I also have version using dynamic programming

def dynamic_programming(d, c):
    dp = [[0] * (c + 1) for _ in range(d + 1)]
    dp[0][0] = 1

    for i in range(1, d + 1):
        for j in range(c + 1):
            dp[i][j] = dp[i - 1][j]
            if j >= i:
                dp[i][j] += dp[i][j - i]
            dp[i][j] %= (2 ** 30 - 1)
    b = dp[d][c]
    return dp[d][c]

q = int(input().strip())

for i in range(q):
    d, c = map(int, input().split())
    print(dynamic_programming(d, c))

For better understending here is the example if we want to divide 8 candies among 3 children we have 21 possibilities:

[0, 0, 8]
[0, 1, 7]
[0, 2, 6]
[0, 3, 5]
[0, 4, 4]
[0, 5, 3]
[0, 6, 2]
[0, 7, 1]
[0, 8, 0]
[1, 0, 7]
[1, 1, 6]
[1, 2, 5]
[1, 3, 4]
[1, 4, 3]
[1, 5, 2]
[1, 6, 1]
[1, 7, 0]
[2, 0, 6]
[2, 1, 5]
[2, 2, 4]
[2, 3, 3]
[2, 4, 2]
[2, 5, 1]
[2, 6, 0]
[3, 0, 5]
[3, 1, 4]
[3, 2, 3]
[3, 3, 2]
[3, 4, 1]
[3, 5, 0]
[4, 0, 4]
[4, 1, 3]
[4, 2, 2]
[4, 3, 1]
[4, 4, 0]
[5, 0, 3]
[5, 1, 2]
[5, 2, 1]
[5, 3, 0]
[6, 0, 2]
[6, 1, 1]
[6, 2, 0]
[7, 0, 1]
[7, 1, 0]
[8, 0, 0]

And there is only 10 possibilities that fit for this task:

[0, 0, 8]
[0, 1, 7]
[0, 2, 6]
[0, 3, 5]
[0, 4, 4]
[1, 1, 6]
[1, 2, 5]
[1, 3, 4]
[2, 2, 4]
[2, 3, 3]

Solution

  • Consider that each assignment of candies is an integer partition of n candies into k parts. Also note that for each partition of n candies, there is a single unique assignment candies to children that is valid (e.g. for n=7 the partition 3 3 1 can only be mapped to children in one way, [0, 3, 3], anything else would be invalid).
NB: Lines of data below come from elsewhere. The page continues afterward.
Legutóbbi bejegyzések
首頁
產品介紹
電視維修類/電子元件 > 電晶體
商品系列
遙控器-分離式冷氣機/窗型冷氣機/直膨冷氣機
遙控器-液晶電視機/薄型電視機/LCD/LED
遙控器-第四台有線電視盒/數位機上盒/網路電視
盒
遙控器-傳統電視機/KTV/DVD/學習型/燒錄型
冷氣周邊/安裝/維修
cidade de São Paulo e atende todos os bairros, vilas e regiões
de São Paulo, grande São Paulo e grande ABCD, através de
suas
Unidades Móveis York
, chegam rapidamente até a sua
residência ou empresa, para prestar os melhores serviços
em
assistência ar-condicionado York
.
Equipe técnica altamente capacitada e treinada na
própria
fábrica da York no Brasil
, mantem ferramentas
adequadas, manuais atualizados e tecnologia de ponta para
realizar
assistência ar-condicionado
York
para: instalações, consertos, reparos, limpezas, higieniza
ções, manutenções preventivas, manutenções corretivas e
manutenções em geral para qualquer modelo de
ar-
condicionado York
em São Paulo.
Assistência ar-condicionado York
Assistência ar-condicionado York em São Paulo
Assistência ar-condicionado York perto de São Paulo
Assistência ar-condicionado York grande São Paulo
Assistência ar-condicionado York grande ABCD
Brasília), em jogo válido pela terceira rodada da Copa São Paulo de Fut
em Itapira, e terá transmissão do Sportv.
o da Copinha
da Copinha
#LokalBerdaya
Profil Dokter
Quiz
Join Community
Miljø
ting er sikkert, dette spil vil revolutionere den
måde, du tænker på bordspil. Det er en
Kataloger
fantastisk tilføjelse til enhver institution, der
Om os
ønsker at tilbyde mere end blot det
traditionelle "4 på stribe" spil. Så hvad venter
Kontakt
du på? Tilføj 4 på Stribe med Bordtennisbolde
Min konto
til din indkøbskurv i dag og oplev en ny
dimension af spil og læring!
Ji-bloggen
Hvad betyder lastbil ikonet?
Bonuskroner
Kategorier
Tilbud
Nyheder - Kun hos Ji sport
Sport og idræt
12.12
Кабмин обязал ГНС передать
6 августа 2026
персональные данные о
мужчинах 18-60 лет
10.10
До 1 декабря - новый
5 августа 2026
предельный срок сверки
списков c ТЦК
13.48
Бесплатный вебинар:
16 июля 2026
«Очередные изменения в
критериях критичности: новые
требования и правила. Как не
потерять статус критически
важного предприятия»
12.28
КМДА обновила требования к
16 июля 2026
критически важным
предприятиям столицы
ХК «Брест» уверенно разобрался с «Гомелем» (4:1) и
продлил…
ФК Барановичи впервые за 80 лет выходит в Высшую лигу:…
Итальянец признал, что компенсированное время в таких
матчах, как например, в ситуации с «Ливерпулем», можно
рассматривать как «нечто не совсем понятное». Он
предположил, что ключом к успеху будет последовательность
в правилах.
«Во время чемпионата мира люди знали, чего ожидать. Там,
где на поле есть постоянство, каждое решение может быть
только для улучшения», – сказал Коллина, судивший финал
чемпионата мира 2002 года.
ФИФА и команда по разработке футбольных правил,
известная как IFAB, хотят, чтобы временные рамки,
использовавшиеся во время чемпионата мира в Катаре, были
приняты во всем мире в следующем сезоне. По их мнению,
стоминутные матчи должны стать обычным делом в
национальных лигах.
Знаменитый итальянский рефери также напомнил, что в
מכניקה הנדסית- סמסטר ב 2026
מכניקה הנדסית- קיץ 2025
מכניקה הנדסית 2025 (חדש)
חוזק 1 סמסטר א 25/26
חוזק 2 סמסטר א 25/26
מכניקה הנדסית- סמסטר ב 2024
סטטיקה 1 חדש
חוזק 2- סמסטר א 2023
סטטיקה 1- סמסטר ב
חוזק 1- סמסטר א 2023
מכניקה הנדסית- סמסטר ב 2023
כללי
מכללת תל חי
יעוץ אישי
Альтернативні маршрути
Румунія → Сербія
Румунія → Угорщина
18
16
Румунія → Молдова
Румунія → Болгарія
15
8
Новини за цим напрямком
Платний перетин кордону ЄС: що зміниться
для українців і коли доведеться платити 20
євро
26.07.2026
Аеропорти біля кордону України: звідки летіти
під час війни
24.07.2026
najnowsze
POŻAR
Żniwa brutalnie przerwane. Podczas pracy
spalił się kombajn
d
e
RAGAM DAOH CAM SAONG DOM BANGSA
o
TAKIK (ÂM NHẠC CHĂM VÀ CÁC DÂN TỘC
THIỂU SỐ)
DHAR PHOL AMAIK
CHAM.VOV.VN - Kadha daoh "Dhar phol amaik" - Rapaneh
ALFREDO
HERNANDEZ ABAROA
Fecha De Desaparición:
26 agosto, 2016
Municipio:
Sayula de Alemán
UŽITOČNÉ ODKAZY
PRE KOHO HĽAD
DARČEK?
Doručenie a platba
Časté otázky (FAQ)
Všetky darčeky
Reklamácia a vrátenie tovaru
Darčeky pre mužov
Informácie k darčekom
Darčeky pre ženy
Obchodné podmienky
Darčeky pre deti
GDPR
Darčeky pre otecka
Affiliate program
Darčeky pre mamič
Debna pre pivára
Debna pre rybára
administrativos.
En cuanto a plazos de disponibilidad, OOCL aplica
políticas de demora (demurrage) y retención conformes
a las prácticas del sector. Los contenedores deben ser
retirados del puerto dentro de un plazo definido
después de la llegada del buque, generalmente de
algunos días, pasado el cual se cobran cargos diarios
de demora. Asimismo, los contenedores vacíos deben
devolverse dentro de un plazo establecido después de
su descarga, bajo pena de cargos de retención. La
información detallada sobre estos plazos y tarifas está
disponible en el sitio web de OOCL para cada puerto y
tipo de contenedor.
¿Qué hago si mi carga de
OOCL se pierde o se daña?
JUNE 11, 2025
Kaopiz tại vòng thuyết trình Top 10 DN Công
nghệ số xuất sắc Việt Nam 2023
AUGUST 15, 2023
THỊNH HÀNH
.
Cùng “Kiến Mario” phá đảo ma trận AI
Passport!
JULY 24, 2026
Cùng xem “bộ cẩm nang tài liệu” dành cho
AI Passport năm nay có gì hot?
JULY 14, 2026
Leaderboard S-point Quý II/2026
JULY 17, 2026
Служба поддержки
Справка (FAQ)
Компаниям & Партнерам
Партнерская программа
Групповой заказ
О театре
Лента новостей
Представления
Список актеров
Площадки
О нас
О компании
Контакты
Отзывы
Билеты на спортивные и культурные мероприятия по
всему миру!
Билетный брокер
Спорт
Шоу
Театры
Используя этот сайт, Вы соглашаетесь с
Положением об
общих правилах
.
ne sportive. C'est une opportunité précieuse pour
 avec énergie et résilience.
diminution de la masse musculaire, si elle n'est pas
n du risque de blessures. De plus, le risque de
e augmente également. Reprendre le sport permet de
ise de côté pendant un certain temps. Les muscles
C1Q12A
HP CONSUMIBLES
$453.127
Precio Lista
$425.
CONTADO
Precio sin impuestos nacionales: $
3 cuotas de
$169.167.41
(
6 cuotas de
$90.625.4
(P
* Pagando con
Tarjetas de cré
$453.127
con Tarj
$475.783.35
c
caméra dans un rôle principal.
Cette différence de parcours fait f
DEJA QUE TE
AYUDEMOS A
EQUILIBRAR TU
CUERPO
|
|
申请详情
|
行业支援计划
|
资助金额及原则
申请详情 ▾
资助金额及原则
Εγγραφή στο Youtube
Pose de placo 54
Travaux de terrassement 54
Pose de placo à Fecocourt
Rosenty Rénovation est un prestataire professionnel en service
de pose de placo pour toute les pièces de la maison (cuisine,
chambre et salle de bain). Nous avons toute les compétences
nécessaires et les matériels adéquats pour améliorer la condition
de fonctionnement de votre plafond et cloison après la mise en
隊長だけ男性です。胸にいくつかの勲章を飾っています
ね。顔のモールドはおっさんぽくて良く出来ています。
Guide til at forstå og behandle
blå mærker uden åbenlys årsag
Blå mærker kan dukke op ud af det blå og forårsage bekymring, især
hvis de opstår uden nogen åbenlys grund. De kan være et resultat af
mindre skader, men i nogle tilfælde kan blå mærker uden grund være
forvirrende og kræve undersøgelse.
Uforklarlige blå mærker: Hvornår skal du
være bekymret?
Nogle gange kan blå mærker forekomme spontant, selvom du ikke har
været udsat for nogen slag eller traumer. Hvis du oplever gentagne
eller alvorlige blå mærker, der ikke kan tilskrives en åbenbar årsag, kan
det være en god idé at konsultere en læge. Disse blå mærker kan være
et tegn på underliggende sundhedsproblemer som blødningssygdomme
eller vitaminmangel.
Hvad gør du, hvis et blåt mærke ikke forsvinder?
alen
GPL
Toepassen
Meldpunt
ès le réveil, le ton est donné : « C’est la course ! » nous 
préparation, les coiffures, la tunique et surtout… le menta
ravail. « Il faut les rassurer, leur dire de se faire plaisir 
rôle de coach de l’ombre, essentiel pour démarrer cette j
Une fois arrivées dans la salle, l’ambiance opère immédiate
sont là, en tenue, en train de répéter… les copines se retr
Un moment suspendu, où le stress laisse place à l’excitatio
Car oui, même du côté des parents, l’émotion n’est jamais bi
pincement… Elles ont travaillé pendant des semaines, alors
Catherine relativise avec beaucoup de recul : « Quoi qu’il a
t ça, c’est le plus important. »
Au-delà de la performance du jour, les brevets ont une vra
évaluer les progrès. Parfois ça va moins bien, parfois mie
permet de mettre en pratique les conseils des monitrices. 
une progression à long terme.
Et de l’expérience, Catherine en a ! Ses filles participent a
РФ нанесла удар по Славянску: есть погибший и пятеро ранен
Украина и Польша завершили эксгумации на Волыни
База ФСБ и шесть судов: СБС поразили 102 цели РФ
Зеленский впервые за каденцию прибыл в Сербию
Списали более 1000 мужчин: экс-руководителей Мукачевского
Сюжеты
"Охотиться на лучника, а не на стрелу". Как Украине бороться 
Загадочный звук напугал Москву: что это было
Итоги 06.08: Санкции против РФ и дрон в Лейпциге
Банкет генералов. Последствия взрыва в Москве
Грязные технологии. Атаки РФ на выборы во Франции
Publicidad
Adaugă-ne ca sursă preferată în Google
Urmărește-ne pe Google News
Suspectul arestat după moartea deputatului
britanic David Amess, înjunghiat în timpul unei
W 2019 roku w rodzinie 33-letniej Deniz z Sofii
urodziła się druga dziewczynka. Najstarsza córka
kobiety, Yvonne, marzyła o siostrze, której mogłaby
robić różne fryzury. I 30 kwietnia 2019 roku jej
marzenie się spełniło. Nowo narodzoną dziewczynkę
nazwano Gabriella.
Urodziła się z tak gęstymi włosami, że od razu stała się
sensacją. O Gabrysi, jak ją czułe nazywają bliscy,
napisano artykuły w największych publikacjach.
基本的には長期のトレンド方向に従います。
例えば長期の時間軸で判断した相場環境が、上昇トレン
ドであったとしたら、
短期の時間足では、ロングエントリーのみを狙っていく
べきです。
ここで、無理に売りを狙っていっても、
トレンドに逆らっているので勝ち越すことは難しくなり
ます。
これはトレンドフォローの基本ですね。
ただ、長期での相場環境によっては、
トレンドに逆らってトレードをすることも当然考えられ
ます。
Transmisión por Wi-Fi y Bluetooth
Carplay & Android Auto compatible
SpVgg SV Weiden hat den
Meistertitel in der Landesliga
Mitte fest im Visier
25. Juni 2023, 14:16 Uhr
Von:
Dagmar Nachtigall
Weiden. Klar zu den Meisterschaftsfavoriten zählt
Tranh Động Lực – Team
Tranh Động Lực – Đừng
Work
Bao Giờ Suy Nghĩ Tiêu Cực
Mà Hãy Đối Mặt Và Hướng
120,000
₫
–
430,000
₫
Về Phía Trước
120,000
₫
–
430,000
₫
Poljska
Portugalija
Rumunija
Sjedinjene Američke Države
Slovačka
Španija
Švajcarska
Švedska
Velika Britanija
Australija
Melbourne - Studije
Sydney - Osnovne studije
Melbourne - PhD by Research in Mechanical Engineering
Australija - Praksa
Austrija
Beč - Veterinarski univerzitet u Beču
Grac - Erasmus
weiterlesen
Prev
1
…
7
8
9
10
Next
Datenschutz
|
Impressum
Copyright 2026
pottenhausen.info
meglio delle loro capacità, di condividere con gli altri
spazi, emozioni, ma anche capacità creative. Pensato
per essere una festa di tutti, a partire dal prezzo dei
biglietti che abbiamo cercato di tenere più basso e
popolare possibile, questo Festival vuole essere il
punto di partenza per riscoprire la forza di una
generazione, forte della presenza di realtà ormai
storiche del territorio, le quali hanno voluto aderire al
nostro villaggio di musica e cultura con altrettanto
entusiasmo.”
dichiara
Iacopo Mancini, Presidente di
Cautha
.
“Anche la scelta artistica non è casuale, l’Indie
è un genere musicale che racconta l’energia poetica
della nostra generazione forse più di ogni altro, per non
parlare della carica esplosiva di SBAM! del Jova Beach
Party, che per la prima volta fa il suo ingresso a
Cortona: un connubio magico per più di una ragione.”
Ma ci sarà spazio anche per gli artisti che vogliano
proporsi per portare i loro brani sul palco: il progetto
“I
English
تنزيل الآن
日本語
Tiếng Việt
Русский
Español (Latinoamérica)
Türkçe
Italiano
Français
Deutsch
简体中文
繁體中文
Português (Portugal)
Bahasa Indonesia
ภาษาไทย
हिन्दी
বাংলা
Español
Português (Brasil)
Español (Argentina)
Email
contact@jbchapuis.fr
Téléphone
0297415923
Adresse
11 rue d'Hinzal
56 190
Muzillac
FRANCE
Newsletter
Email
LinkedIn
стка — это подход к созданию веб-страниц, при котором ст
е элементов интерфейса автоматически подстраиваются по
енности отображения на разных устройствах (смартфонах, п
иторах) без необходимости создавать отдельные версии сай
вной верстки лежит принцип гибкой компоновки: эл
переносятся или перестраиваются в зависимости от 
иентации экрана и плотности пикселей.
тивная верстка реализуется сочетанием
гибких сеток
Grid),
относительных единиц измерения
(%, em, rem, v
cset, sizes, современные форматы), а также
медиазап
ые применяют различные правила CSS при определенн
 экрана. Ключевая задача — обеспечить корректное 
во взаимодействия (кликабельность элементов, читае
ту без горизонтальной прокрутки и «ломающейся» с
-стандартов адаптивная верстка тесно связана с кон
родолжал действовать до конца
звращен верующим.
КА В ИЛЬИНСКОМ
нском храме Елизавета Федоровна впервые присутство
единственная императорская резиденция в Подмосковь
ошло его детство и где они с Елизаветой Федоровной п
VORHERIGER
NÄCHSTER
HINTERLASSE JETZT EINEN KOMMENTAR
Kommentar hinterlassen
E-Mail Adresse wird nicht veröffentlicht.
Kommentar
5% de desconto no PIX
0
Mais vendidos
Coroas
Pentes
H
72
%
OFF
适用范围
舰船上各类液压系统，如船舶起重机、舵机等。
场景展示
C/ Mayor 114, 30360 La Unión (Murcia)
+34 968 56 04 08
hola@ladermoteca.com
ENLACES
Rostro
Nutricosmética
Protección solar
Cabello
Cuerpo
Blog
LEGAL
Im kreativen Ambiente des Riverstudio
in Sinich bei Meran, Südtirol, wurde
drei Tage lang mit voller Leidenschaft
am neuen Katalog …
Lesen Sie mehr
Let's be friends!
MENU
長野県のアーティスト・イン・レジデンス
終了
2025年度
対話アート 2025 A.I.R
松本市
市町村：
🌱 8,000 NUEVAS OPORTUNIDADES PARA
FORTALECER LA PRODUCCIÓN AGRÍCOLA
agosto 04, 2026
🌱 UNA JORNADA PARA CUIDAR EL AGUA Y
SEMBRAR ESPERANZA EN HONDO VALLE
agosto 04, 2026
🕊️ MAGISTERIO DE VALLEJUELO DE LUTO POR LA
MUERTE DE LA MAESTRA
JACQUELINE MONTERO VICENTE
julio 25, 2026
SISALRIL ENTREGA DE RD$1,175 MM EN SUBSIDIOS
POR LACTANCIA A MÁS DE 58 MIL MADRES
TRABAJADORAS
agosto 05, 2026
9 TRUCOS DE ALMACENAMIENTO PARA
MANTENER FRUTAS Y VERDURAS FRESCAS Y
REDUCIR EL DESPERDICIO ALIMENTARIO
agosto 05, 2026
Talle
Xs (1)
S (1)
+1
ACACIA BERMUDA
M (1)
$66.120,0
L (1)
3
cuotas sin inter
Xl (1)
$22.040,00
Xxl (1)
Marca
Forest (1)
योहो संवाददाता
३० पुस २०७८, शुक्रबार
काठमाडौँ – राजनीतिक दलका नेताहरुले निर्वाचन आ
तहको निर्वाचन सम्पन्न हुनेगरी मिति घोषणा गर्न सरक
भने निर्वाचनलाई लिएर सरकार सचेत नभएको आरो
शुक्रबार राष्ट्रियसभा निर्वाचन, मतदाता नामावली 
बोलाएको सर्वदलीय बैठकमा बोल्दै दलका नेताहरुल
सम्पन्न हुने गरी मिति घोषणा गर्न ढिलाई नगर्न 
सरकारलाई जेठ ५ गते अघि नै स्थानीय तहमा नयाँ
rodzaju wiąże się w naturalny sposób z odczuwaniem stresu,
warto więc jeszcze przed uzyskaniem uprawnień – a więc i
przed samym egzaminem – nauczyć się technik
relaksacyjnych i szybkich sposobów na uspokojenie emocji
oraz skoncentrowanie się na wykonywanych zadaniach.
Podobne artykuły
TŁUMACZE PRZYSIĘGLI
    With this, we just need to count the number of k-partitions of n, which has a nice recursive formula:

    p(0, 0) = 1
    p(n, k) = 0  if n <= 0 or k <= 0
    p(n, k) = p(n - k, k) + p(n - 1, k - 1)
    

    Now, we need to be careful- this formula counts non-empty partitions, but we allow giving a child 0 candies. We could alter the recurrence relation, but there's a simpler approach; if we just add 1 additional candy per each child at the start, and then imagine we just remove that one candy from their part afterwards, it'll be just as if we allowed empty partitions.

    Implemented in python:

    from functools import cache
    
    @cache
    def count_parts(candies, children):
        if candies == children == 0:
            return 1
        if candies <= 0 or children <= 0:
            return 0
        return count_parts(candies - children, children) + count_parts(candies - 1, children - 1)
    

    Example usage:

    test_cases = [(10, 1), (4, 2), (8, 3)]
    for candies, children in test_cases:
        print(count_parts(candies + children, children))
    

    Output:

    1
    3
    10
    

    This will be O(C*D) time and space, A bottom-up dynamic programming solution would have the same time complexity but would be slightly faster in practice and could be made to have a linear (in terms of C) space complexity.

    The details are escaping me at the moment, but I believe there's also an early-exit shortcut calculation for p(2*k, k) that could be used for further speedup as well.